▶ _Source data_
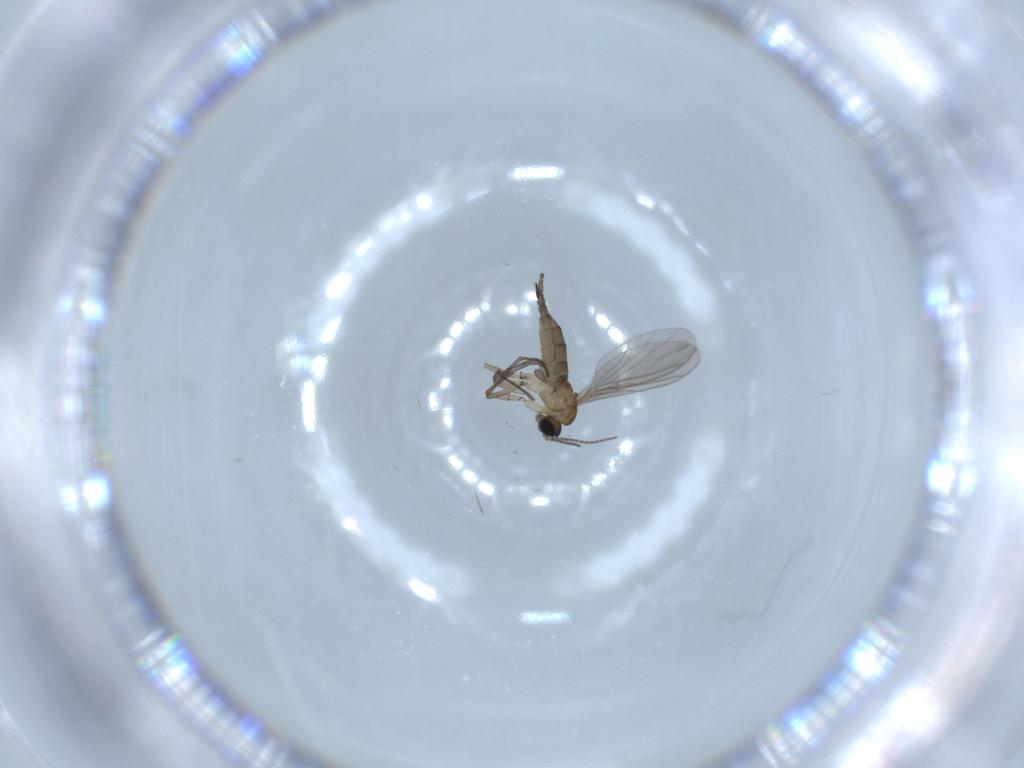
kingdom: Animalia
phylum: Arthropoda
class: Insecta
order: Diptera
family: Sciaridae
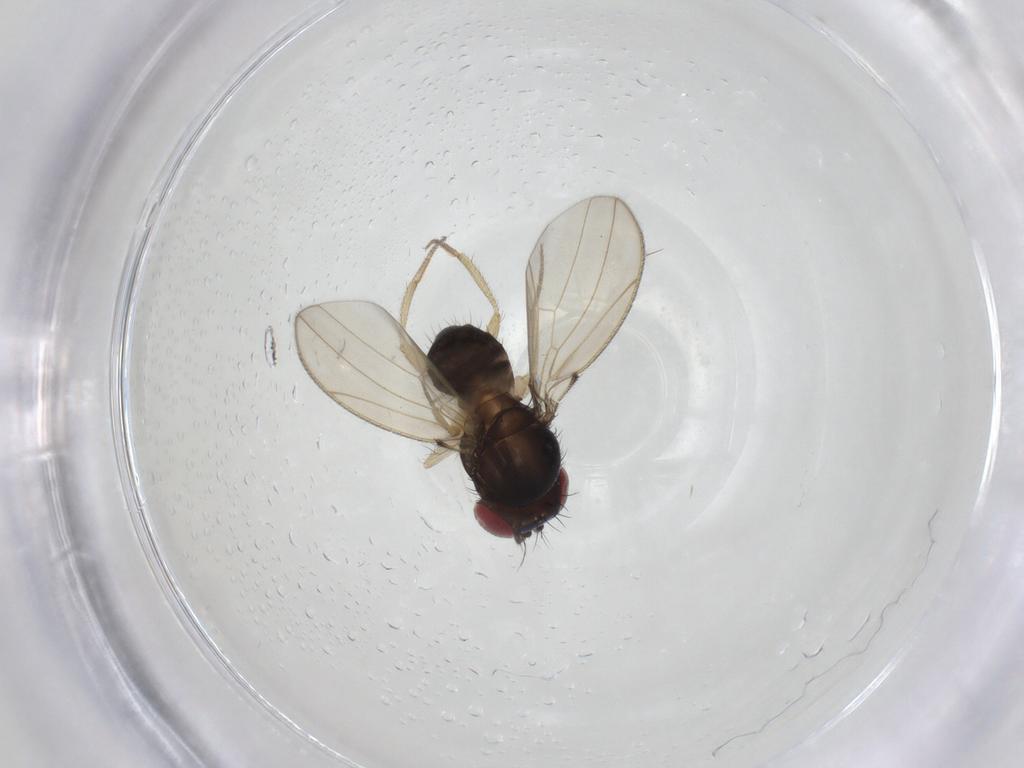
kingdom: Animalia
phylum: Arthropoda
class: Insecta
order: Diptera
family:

▶ _What to do_
Arrange every line of text from all the items above as a numbered list, omitting blank lines. Leave the pictures out of your answer.

▶ _Final answer_
1. kingdom: Animalia
2. phylum: Arthropoda
3. class: Insecta
4. order: Diptera
5. family: Sciaridae
6. kingdom: Animalia
7. phylum: Arthropoda
8. class: Insecta
9. order: Diptera
10. family:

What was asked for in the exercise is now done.